The problem » Quote the listing word for word from its first line through the line that contains "state / province: Quebec", including that line. Leave the pictures out of your answer.

Saved entries:
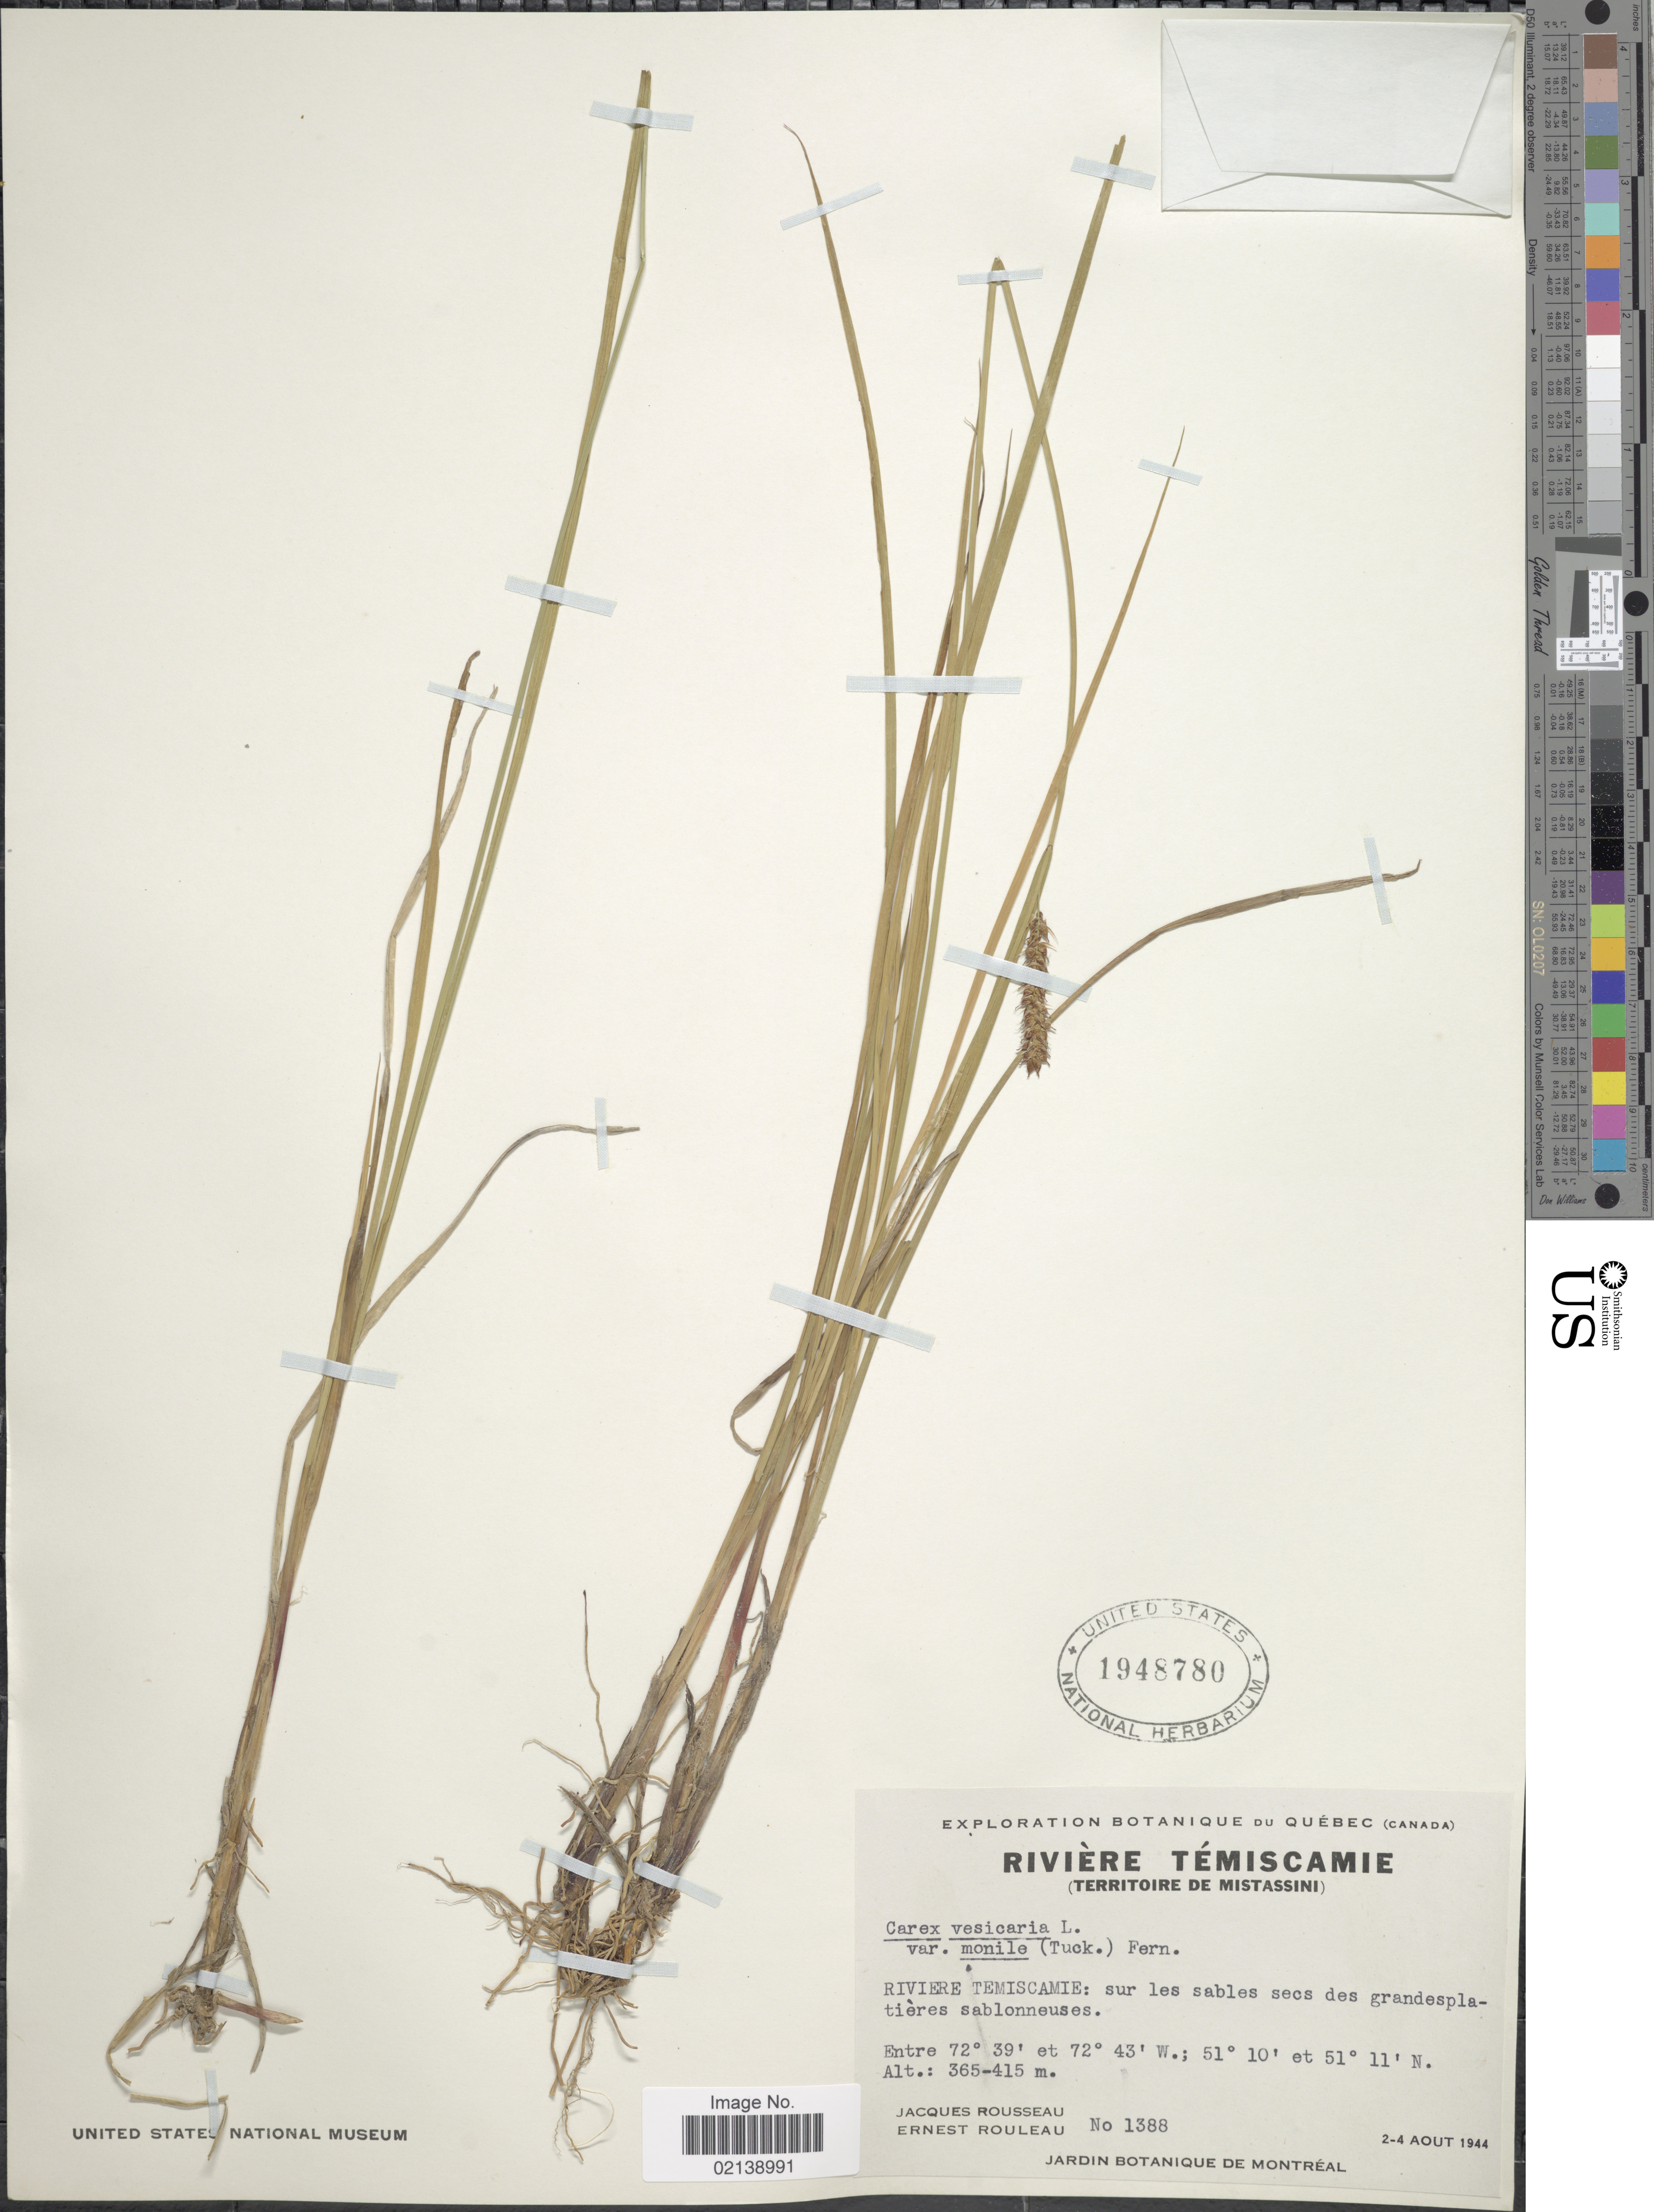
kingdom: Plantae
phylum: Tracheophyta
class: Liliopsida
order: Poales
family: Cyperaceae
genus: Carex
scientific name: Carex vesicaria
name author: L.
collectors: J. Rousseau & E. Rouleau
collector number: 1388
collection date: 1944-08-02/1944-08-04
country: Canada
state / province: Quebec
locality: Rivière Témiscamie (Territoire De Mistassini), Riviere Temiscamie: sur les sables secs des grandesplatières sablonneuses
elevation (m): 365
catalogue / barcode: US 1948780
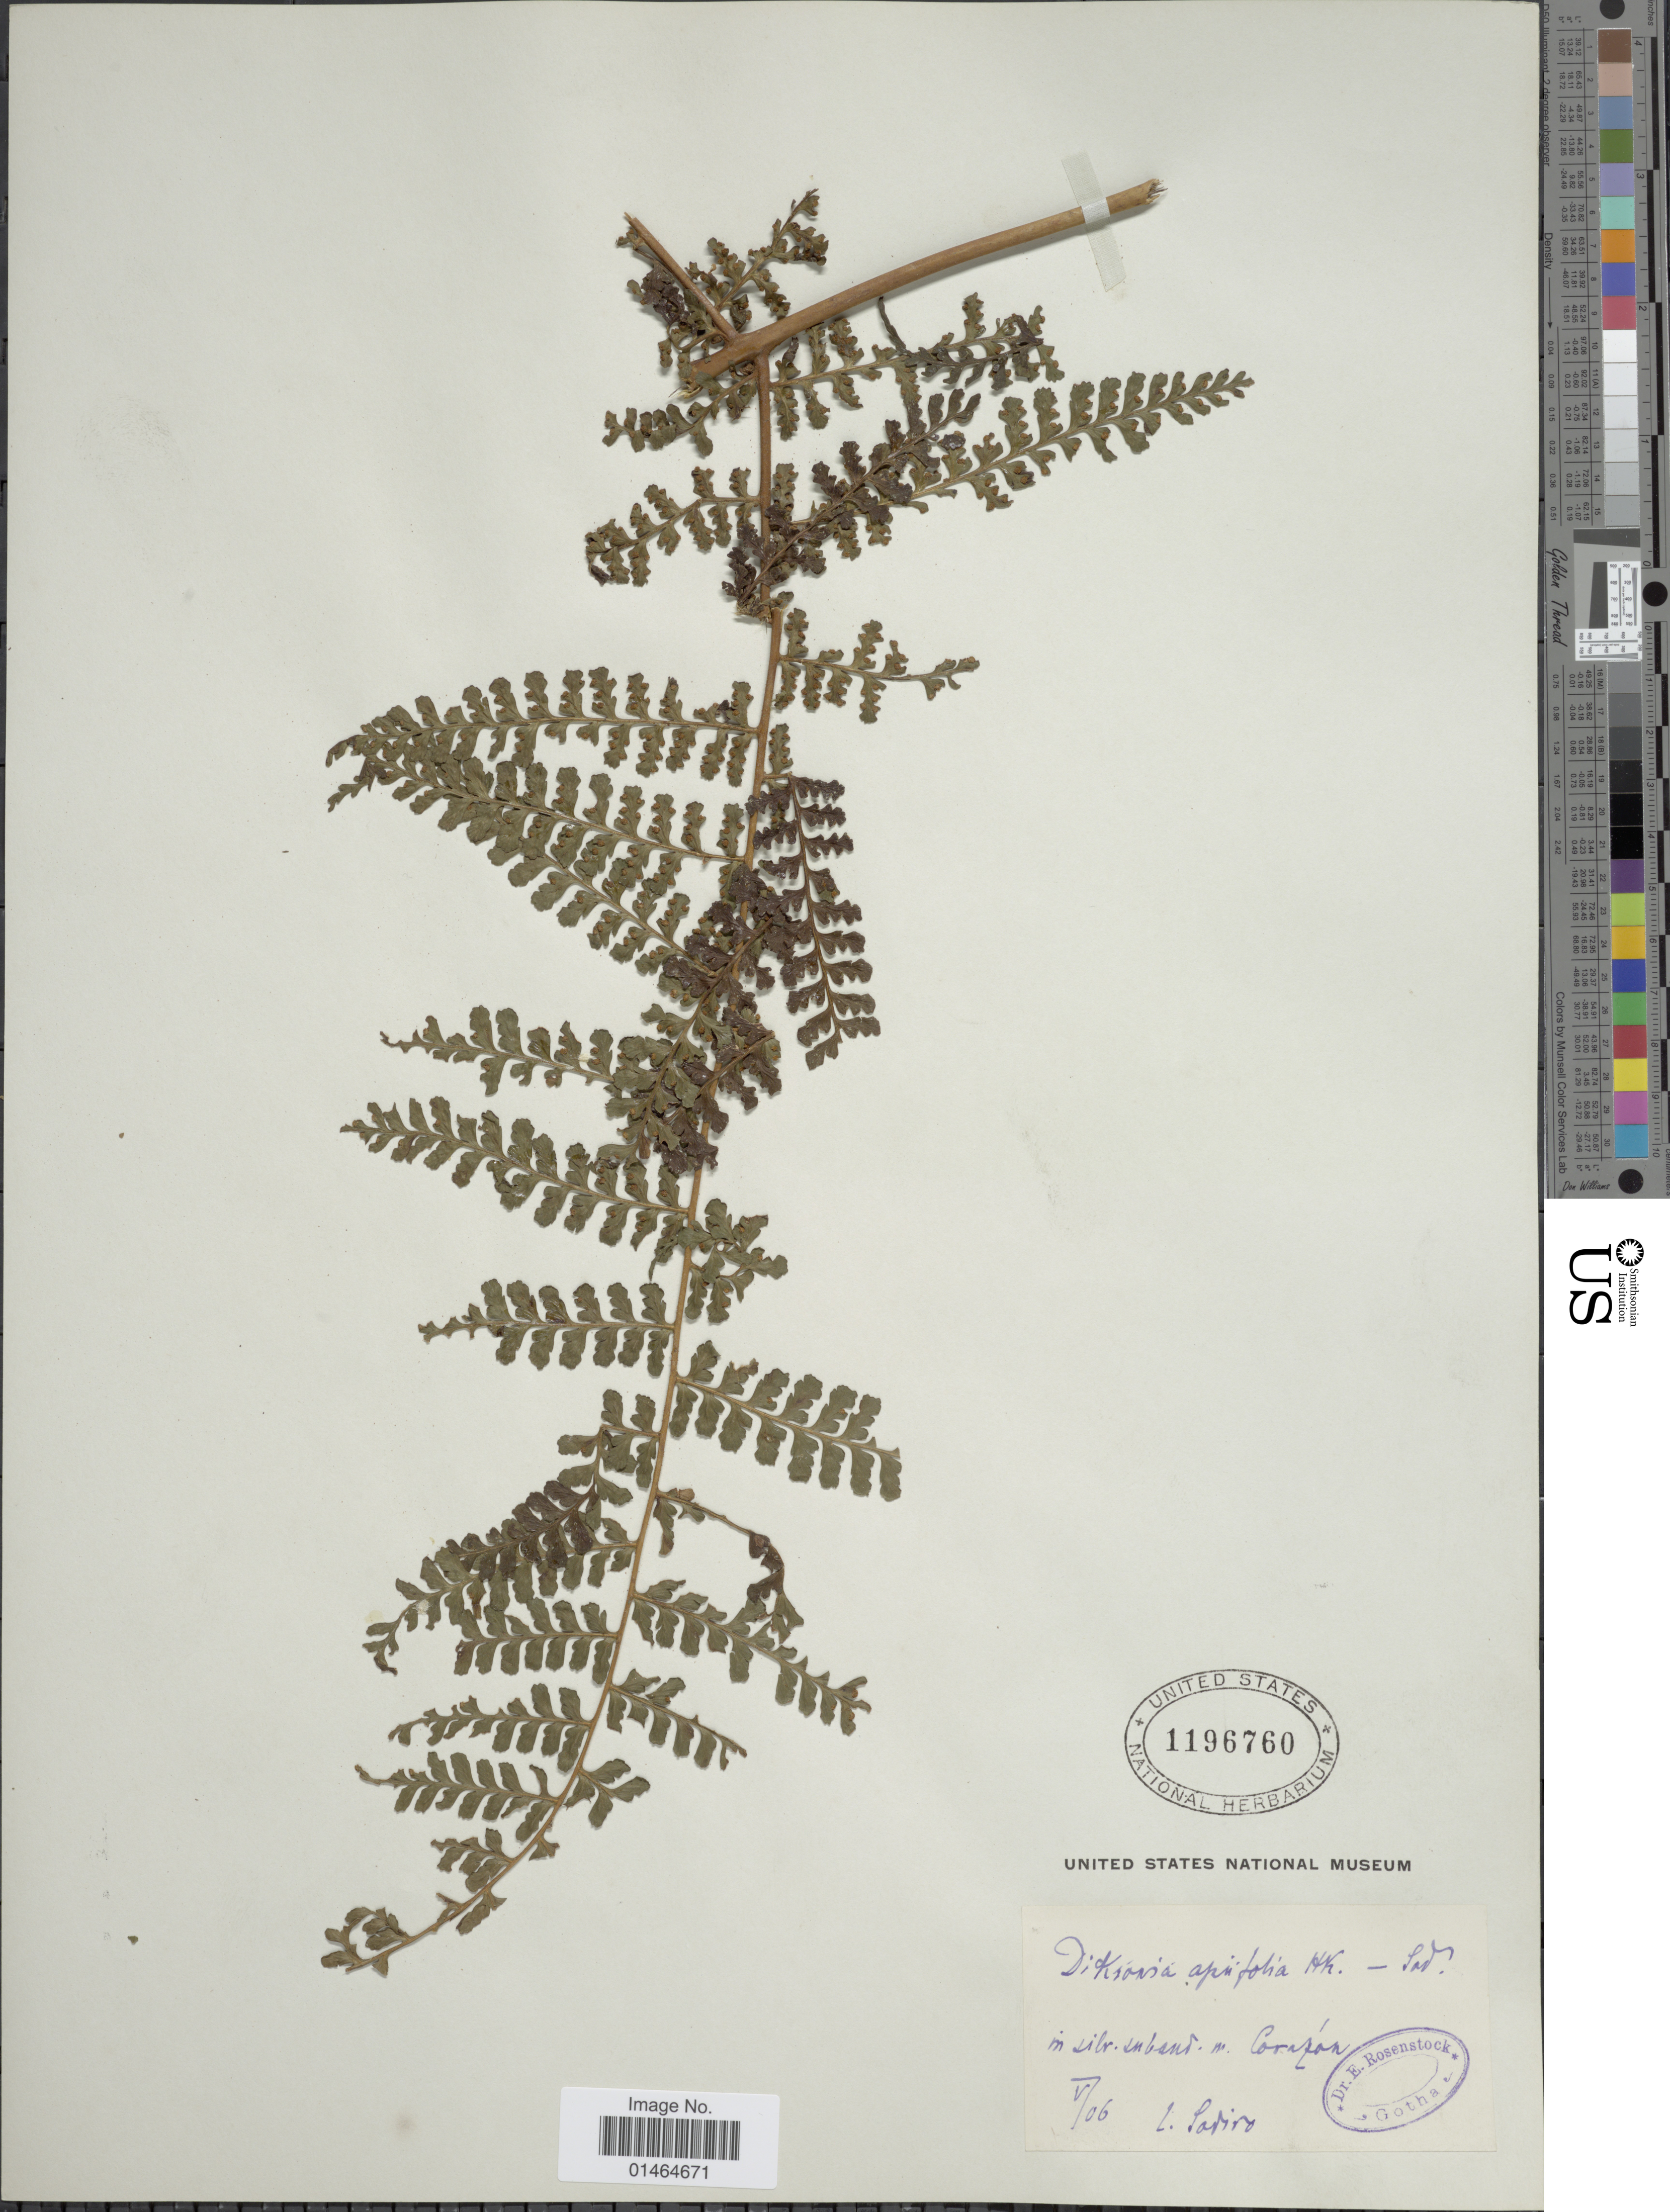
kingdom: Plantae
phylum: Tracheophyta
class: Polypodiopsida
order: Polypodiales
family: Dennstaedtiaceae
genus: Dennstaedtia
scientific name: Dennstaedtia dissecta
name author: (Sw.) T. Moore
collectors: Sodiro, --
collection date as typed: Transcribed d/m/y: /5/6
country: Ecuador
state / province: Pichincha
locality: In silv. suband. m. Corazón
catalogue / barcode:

Reply »
kingdom: Plantae
phylum: Tracheophyta
class: Liliopsida
order: Poales
family: Cyperaceae
genus: Carex
scientific name: Carex vesicaria
name author: L.
collectors: J. Rousseau & E. Rouleau
collector number: 1388
collection date: 1944-08-02/1944-08-04
country: Canada
state / province: Quebec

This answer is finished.